SeaTunnel is an easy-to-use ultra-high-performance distributed data integration platform that supports real-time synchronization of massive data, which can stably and efficiently synchronize tens of billions of data every day, and has been used by nearly 100 companies in production.
Introduction to SeaTunnel
SeaTunnel does its best to solve the problems you may encounter when syncing massive amounts of data:
Data loss and duplication
Task piling up and delays
Low throughput
It takes a long time to apply to the production environment
Lack of application health monitoring
SeaTunnel use cases
Massive data synchronization
Massive data integration
ETL for massive amounts of data
Massive data aggregation
Multi-source data processing
Features of SeaTunnel
Easy to use, flexible configuration, no development required
Real-time streaming
Offline multi-source data analysis
High-performance, massive data processing capabilities
Modular and plug-in, easy to expand
SQL can be used for data processing and aggregation
Spark Structured Streaming is supported
Spark 2.x is supported
Environmental dependencies
Java runtime environment, Java > = 8
If you want to run seatunnel in a clustered environment, you’ll need one of the following Spark cluster environments:
Spark on Yarn
Spark Standalone
If you have a small amount of data or just do functional verification, you can also start it in local mode without the need for a cluster environment, SeaTunnel supports stand-alone operation. Note: seatunnel 2.0 runs on Spark and Flink
Production use cases
Data Platform of the Value-added Business Department A Weibo business has hundreds of real-time stream computing tasks that use the internal customized version of SeaTunnel, and its sub-project Guardian does task monitoring of seatunnel On Yarn.
Sina
Big Data O&M Analysis Platform Sina O&M Data Analysis Platform uses SeaTunnel to perform real-time and offline analysis of O&M big data for Sina News, CDN and other services, and writes it to Clickhouse.
Sogou
Sogou Singularity System Sogou Singularity System uses SeaTunnel as an ETL tool to help establish a real-time data warehouse system.
Get started quickly
1.seatunnel relies on JDK1.8 runtime environment.

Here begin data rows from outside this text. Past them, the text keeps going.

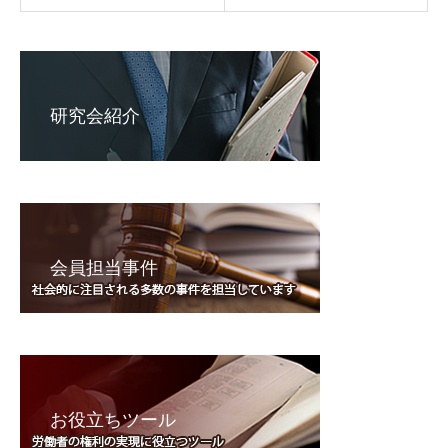
研究会紹介
会員担当事件
お役立ちツール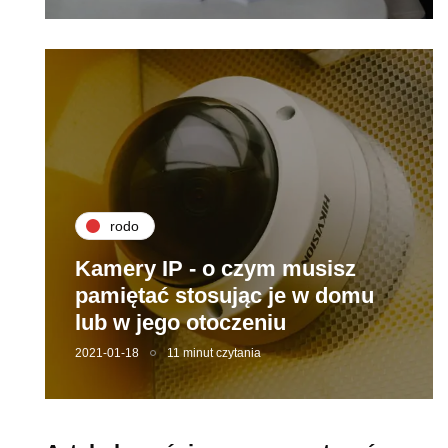
rodo
Kamery IP - o czym musisz
pamiętać stosując je w domu
lub w jego otoczeniu
2021-01-18
11 minut czytania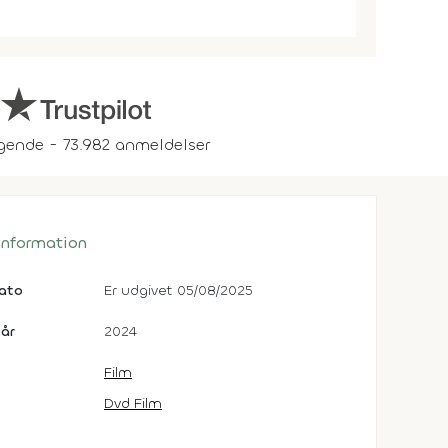
gende - 73.982 anmeldelser
 information
dato
Er udgivet 05/08/2025
år
2024
Film
Dvd Film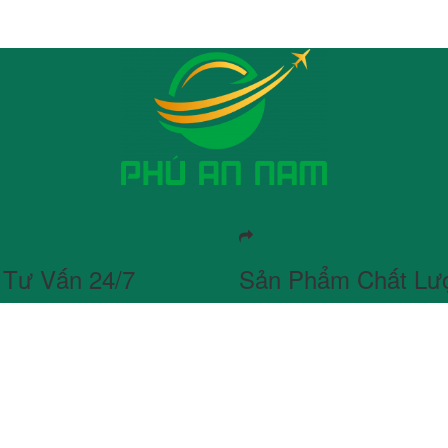
 Tư Vấn 24/7
Sản Phẩm Chất Lư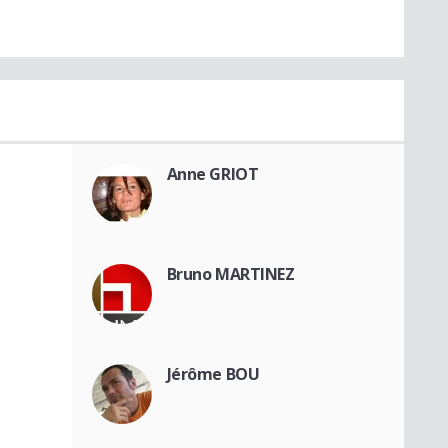
Anne GRIOT
Bruno MARTINEZ
Jérôme BOU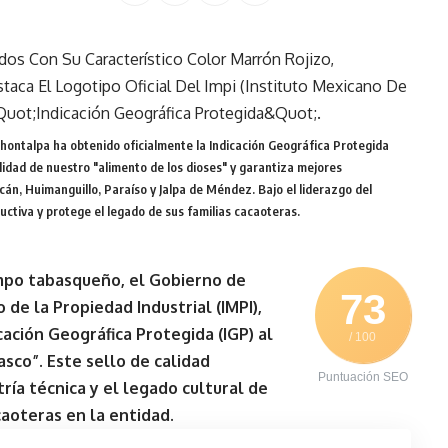
hontalpa ha obtenido oficialmente la Indicación Geográfica Protegida
alidad de nuestro "alimento de los dioses" y garantiza mejores
n, Huimanguillo, Paraíso y Jalpa de Méndez. Bajo el liderazgo del
tiva y protege el legado de sus familias cacaoteras.
campo tabasqueño, el Gobierno de
73
 de la Propiedad Industrial (IMPI),
cación Geográfica Protegida (IGP) al
/ 100
asco
”. Este sello de calidad
Puntuación SEO
tría técnica y el legado cultural de
aoteras en la entidad.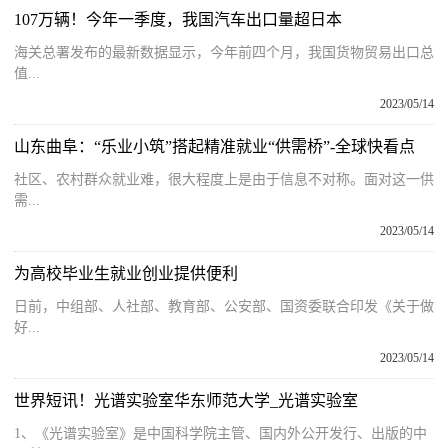
107万辆！今年一季度，我国汽车出口量超日本
海关总署发布的最新数据显示，今年前四个月，我国货物贸易出口总
值...
2023/05/14
山东曲阜：“乐业小筑”搭起精准就业“供需桥”-全球快看点
社区、农村群众就业难，很大程度上是由于信息不对称。面对这一供
需...
2023/05/14
为高校毕业生就业创业提供便利
日前，中组部、人社部、教育部、公安部、国资委联合印发《关于做
好...
2023/05/14
世界短讯！光谱实验室华东师范大学_光谱实验室
1、《光谱实验室》是中国科学院主管、国内外公开发行、出版的中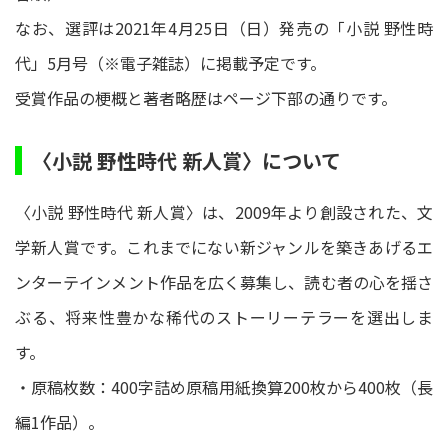
なお、選評は2021年4⽉25⽇（日）発売の「⼩説 野性時
代」5⽉号（※電子雑誌）に掲載予定です。
受賞作品の梗概と著者略歴はページ下部の通りです。
〈⼩説 野性時代 新⼈賞〉について
〈⼩説 野性時代 新⼈賞〉は、2009年より創設された、⽂
学新⼈賞です。これまでにない新ジャンルを築きあげるエ
ンターテインメント作品を広く募集し、読む者の⼼を揺さ
ぶる、将来性豊かな稀代のストーリーテラーを選出しま
す。
・原稿枚数：400字詰め原稿⽤紙換算200枚から400枚（⻑
編1作品）。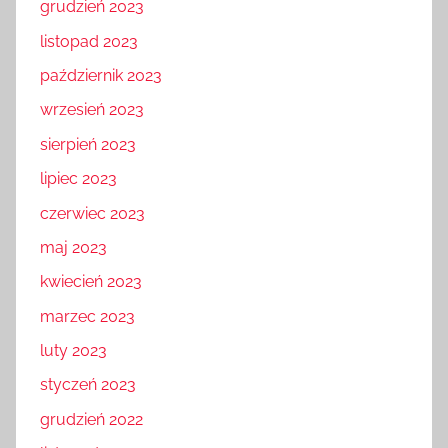
grudzień 2023
listopad 2023
październik 2023
wrzesień 2023
sierpień 2023
lipiec 2023
czerwiec 2023
maj 2023
kwiecień 2023
marzec 2023
luty 2023
styczeń 2023
grudzień 2022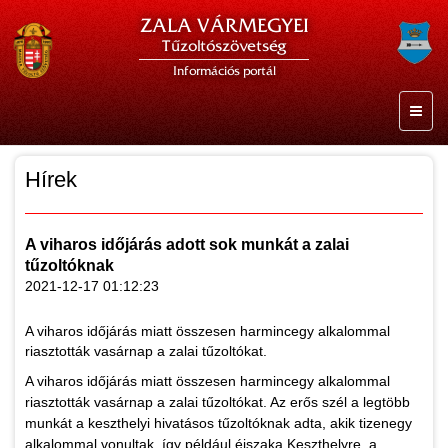
ZALA VÁRMEGYEI
Tűzoltószövetség
Információs portál
Hírek
A viharos időjárás adott sok munkát a zalai
tűzoltóknak
2021-12-17 01:12:23
A viharos időjárás miatt összesen harmincegy alkalommal
riasztották vasárnap a zalai tűzoltókat.
A viharos időjárás miatt összesen harmincegy alkalommal
riasztották vasárnap a zalai tűzoltókat. Az erős szél a legtöbb
munkát a keszthelyi hivatásos tűzoltóknak adta, akik tizenegy
alkalommal vonultak, így például éjszaka Keszthelyre, a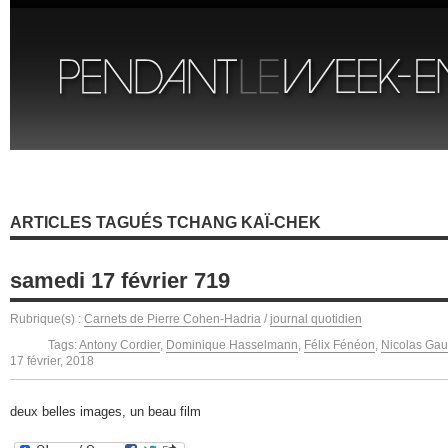
ARTICLES TAGUÉS TCHANG KAÏ-CHEK
samedi 17 février 719
Rubrique(s) :
Carnets de Pierre Cohen-Hadria
/
journal quotidien
Tags:
Antony Cordier
,
Dominique Hasselmann
,
Félix Fénéon
,
Nicolas Gau
17 février, 2018
deux belles images, un beau film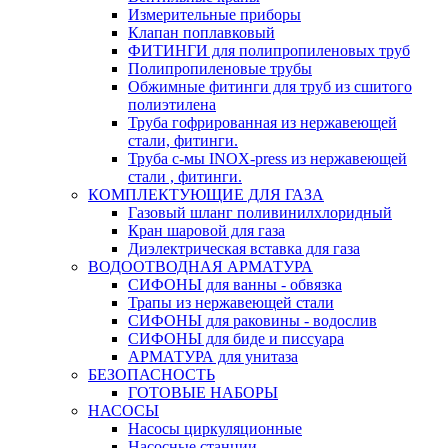
Измерительные приборы
Клапан поплавковый
ФИТИНГИ для полипропиленовых труб
Полипропиленовые трубы
Обжимные фитинги для труб из сшитого
полиэтилена
Труба гофрированная из нержавеющей
стали, фитинги.
Труба с-мы INOX-press из нержавеющей
стали , фитинги.
КОМПЛЕКТУЮЩИЕ ДЛЯ ГАЗА
Газовый шланг поливинилхлоридный
Кран шаровой для газа
Диэлектрическая вставка для газа
ВОДООТВОДНАЯ АРМАТУРА
СИФОНЫ для ванны - обвязка
Трапы из нержавеющей стали
СИФОНЫ для раковины - водослив
СИФОНЫ для биде и писсуара
АРМАТУРА для унитаза
БЕЗОПАСНОСТЬ
ГОТОВЫЕ НАБОРЫ
НАСОСЫ
Насосы циркуляционные
Насосные станции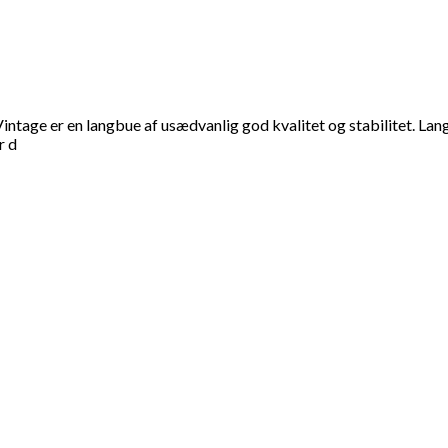
intage er en langbue af usædvanlig god kvalitet og stabilitet. La
r d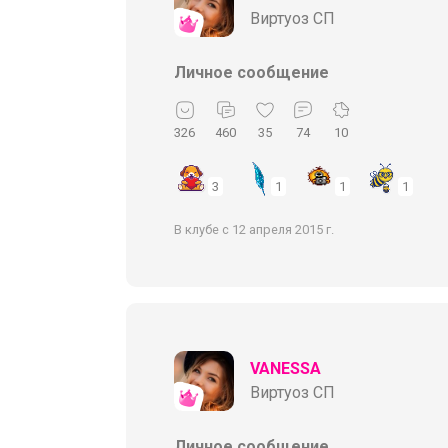
Виртуоз СП
Личное сообщение
326
460
35
74
10
3
1
1
1
В клубе с 12 апреля 2015 г.
VANESSA
Виртуоз СП
Личное сообщение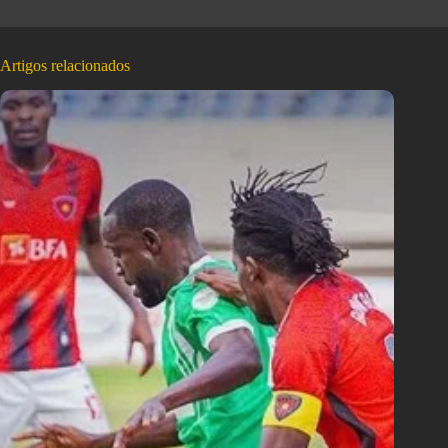
Artigos relacionados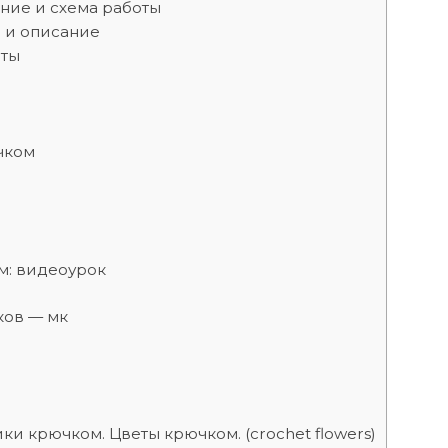
ние и схема работы
а и описание
оты
чком
м: видеоурок
ков — мк
ки крючком. Цветы крючком. (crochet flowers)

2. seatunnel depends on Spark, you need to prepare Spark before installing seatunnel. Please download Spark first, and select >= 2.x.x for the Spark version. After downloading and decompressing, you do not need to configure any configuration to submit the Spark deploy-mode = local task. If you want the task to run on a standalone cluster or a Yarn or Mesos cluster, please refer to the Spark configuration documentation.
3. Download the seatunnel installation package and unzip it, here is the community version as an example:
wget https://github.com/InterestingLab/seatunnel/releases/download/v<version>/seatunnel-<version>.zip -O seatunnel-<version>.zip
unzip seatunnel-<version>.zip
ln -s seatunnel-<version> seatunnel
Deploy and run
Run Seatunnel locally in local mode
./bin/start-seatunnel.sh –master local[4] –deploy-mode client –config ./config/application.conf
Run seatunnel on a Spark Standalone cluster
# client mode
./bin/start-seatunnel.sh –master spark://207.184.161.138:7077 –deploy-mode client –config ./config/application.conf
# cluster mode
./bin/start-seatunnel.sh –master spark://207.184.161.138:7077 –deploy-mode cluster –config ./config/application.conf
Run seatunnel on the Yarn cluster
# client mode
./bin/start-seatunnel.sh –master yarn –deploy-mode client –config ./config/application.conf
# cluster mode
./bin/start-seatunnel.sh –master yarn –deploy-mode cluster –config ./config/application.conf
Run seatunnel on Mesos
# cluster mode
./bin/start-seatunnel.sh –master mesos://207.184.161.138:7077 –deploy-mode cluster –config ./config/application.conf
If you want to specify the size of resources occupied by the seatunnel runtime, or other Spark parameters, you can specify the configuration file specified in –config:
spark {
spark.executor.instances = 2
spark.executor.cores = 1
spark.executor.memory = “1g”
…
}